Currently, C-level executives in each field should take care of a genuine activity in order to advance cybersecurity in the organization:

  • The CEO – responsible for any loss of the company reputation as a result of the leak of personal information on customers or business information. Therefore, the CEO must take a proactive approach and lead the cybersecurity sphere. He must be attentive to the professional evaluations of the cybersecurity team, understand current solutions and vulnerabilities and allocate the adequate resources. The types and extent of threats is constantly changing and cybersecurity solutions should conform to the developments. The CEO must, therefore, put cybersecurity on top of its priorities and lead change processes.

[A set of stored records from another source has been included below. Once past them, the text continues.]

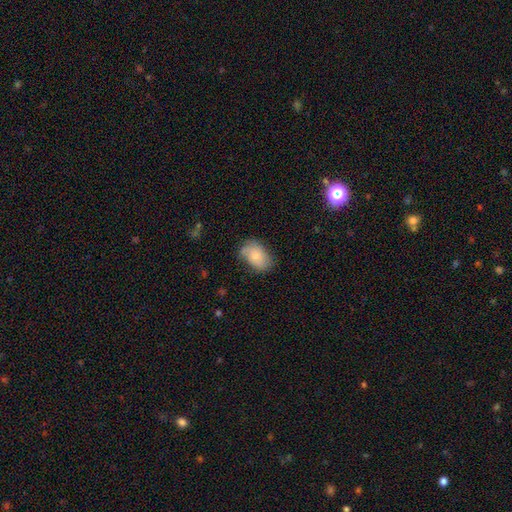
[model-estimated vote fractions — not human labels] Smooth or featured? smooth (77%)
How rounded? in between (86%)
Merging? none (58%)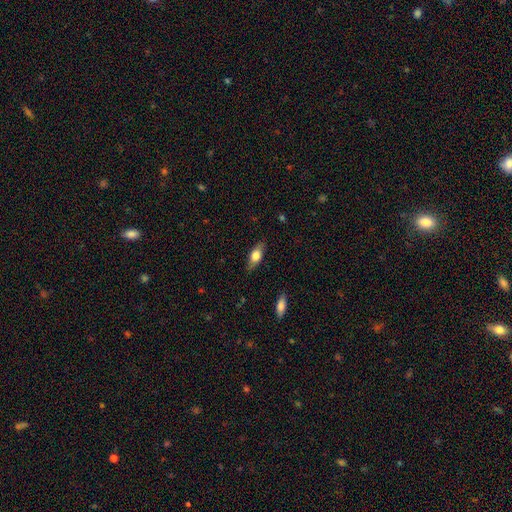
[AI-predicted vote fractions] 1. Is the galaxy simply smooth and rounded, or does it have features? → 65% smooth, 28% featured or disk, 7% star or artifact.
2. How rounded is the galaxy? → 76% in between, 20% cigar-shaped, 4% round.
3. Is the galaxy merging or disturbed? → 83% none, 13% minor disturbance, 3% major disturbance, 1% merger.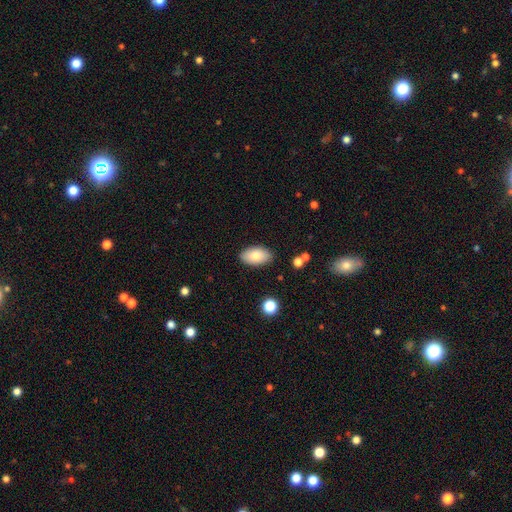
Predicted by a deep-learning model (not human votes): A smooth galaxy with no disk features (80%) that is in between round and cigar-shaped (94%). Merging: none (87%).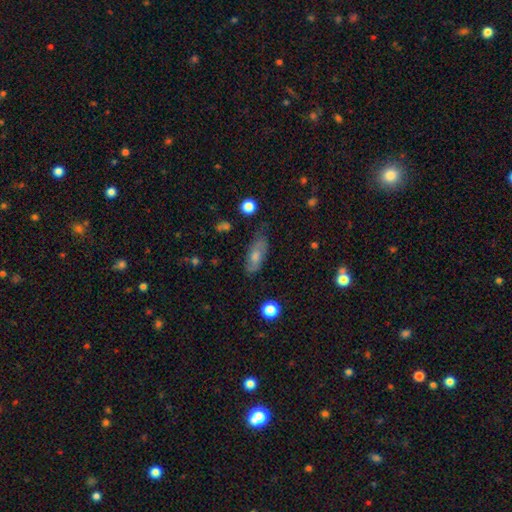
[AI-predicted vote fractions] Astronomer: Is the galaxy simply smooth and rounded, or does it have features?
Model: smooth — 61%.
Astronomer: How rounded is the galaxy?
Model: in between — 74%.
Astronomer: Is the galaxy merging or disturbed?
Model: none — 67%.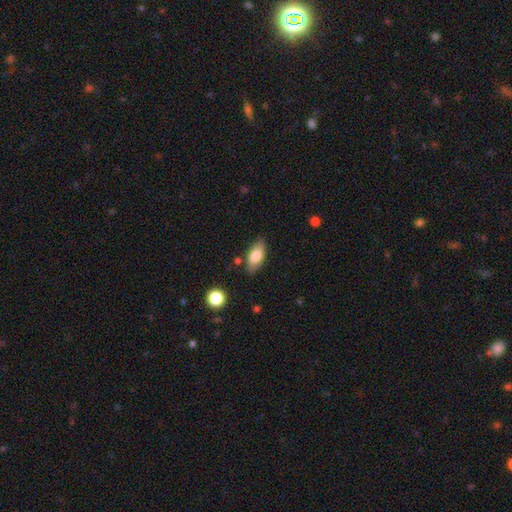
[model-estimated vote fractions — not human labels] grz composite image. It shows a smooth galaxy with no disk features (78%) that is in between round and cigar-shaped (86%). Merging: none (82%).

  • The CFO is aware more than any other executive to the direct and indirect financial damage due to breaches, information stealing or encryption. Part of the most sensitive information in the organization is, in fact, under the CFO’s responsibility: Financial turnover, acquisitions, investments, etc. His role is not limited to the allocation of budgets but rather he must learn the relevant cyber threats and evaluate the risk and financial cost of breaches, as well as evaluate the ROI derived from cybersecurity solutions. He has to see cybersecurity as part of the organization’s risk management. The CFO must be part of the organization’s response team, report about the breach to the Board of Directors and be able to explain the organization’s coping with the attack.
  • CHRO – A major part of the information breaches derive from the lack of awareness of employees to cybersecurity risks. Through phishing attack, hackers send fake emails or other messages that seem legitimate in order to convince employees to execute unsecure actions that might risk organizational information. In many cases, hackers turn to junior employees that have access to the information. The instruction of the employees regarding cybersecurity is, therefore, a major task. The CHRO who is in charge of instruction and knowledge sharing must receive updates from the cybersecurity team and build an instruction program, including training and simulation. There are also some automatic tools that can be used for training employees in this field.
  • The CIO has to reflect to the non-technological executive the significance of working in the digital age and the related cyber risks, as well as the available coping strategies. In other words, the CIO will serve as a mediator between the cybersecurity management and the senior executives and work in tandem with the CHRO in the employees training and instruction.

In sum, many organizations highly emphasize cybersecurity solutions, but this is not enough. Today, the responsibility for cybersecurity does not lie only on the information security managers and cannot rely exclusively on technological systems. C-level executives should be well aware of the various vulnerabilities of the organization, get involved, evaluate risks and lead the organization towards the most adequate solutions.